Supported by new technologies, they have done a remarkable job. It turns out that all those essential newsrooms, back benches, subs’ desks, studios, green rooms, face-to-face morning conferences and features meetings are not essential after all. The papers haven’t missed an edition, 24-hour news has rolled on. Broadcasters tot up savings from sitting guests on Zoom rather than in a taxi; newspaper companies enjoy having reporters pay for broadband and central heating.

Do journalists need to come back? It’s cheaper and more efficient if they don’t, for it is as easy to contact sources from a mobile phone as an office one and better if they are out seeing people rather than sitting in front of a screen. A new generation does not derive fulfilment from pub breaks, the demands of digital have reworked the rhythms of the day. If the editorial floor is everything, how have correspondents achieved mythic status by avoiding it, coming in only to pick up expenses and bask in the adulation of their deskbound colleagues?

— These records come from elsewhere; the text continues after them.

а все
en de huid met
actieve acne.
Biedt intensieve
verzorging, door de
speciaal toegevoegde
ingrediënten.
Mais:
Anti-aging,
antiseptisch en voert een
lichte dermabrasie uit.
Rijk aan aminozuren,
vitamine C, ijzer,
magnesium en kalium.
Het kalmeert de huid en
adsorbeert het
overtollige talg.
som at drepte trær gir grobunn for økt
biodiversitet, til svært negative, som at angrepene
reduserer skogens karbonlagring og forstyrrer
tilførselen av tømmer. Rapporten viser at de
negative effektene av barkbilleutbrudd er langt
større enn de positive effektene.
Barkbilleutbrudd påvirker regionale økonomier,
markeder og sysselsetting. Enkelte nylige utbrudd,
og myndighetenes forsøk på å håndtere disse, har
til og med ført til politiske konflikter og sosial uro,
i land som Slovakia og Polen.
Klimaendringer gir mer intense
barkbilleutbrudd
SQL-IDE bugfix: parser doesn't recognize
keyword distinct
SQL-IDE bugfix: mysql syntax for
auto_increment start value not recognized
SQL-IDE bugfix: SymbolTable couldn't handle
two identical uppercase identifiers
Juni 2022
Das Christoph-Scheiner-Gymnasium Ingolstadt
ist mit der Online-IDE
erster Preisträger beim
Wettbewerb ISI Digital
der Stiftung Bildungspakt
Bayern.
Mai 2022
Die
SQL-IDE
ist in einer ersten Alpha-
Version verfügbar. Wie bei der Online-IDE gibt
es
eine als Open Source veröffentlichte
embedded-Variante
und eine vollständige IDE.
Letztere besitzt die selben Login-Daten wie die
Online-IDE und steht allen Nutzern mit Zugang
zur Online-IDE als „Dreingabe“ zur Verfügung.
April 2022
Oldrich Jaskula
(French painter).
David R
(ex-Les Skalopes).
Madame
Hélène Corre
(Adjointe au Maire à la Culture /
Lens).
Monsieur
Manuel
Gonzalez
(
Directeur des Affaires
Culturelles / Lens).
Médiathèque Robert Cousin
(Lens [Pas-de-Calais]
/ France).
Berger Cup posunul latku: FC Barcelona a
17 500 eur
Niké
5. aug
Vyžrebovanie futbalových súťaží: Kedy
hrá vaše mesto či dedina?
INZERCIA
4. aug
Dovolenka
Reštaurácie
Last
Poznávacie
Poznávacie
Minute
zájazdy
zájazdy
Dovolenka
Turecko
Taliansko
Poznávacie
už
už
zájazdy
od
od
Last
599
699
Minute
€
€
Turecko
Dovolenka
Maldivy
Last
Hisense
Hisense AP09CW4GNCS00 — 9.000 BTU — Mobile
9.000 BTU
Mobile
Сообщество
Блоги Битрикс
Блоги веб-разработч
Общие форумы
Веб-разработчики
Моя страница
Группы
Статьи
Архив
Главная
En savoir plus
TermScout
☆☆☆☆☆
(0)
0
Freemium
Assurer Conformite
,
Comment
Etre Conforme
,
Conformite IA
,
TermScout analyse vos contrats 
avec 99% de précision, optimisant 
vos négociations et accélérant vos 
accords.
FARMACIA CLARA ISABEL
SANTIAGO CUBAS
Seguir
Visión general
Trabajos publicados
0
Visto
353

And yet the office, the TV studio and the radio station are central to the story of journalism, achieving a dramatic status celebrated in books and plays and films. All who have worked in a newspaper office surely thrilled to the obituary in The Times of Harry M Rosenfeld, the metro news editor at The Washington Post who oversaw the Watergate investigation and insisted that the young reporters Carl Bernstein and Bob Woodward be allowed to run with their story: “Bow-tied and with thick-framed glasses, Rosenfeld ate lunch at his desk to save time and drove his staff hard. He introduced a New York brashness to the Post’s staid coverage, once assigning six reporters to the story of a 14-year-old runaway whose boyfriend had bludgeoned her father to death with a crowbar while she watched.”

How do young journalists learn except from their peers? Where will citizens take their stories when there is no newspaper office in town? What happens to the creativity that comes from collaborative working, from thoughts shared, ideas floated, developed or ditched? Give us back that spark that comes from human contact and the magic of random ideas. Restore the benefits that come from debate.

We must avoid sentimentality, a condition to which all journalists – particularly the most brutal ones – eventually become prey. To that end, we note praise for office life from a less emotional source, the chancellor Rishi Sunak, recalling his first job. That was, of course, in the Telegraph building, though he worked as a trainee of Goldman Sachs, rather than as a cub reporter. His current boss was a journalist, but didn’t seem to learn much about shared responsibility and accurate copy.

It’s a sorry day when we take lessons in communication from business, but Goldman Sachs’s instruction to its workers was phrased with little cliche and much commonsense: “We know from experience that our culture of collaboration, innovation and apprenticeship thrives when our people come together, and we look forward to having more of our colleagues back in the office so that they can experience that once again on a regular basis.”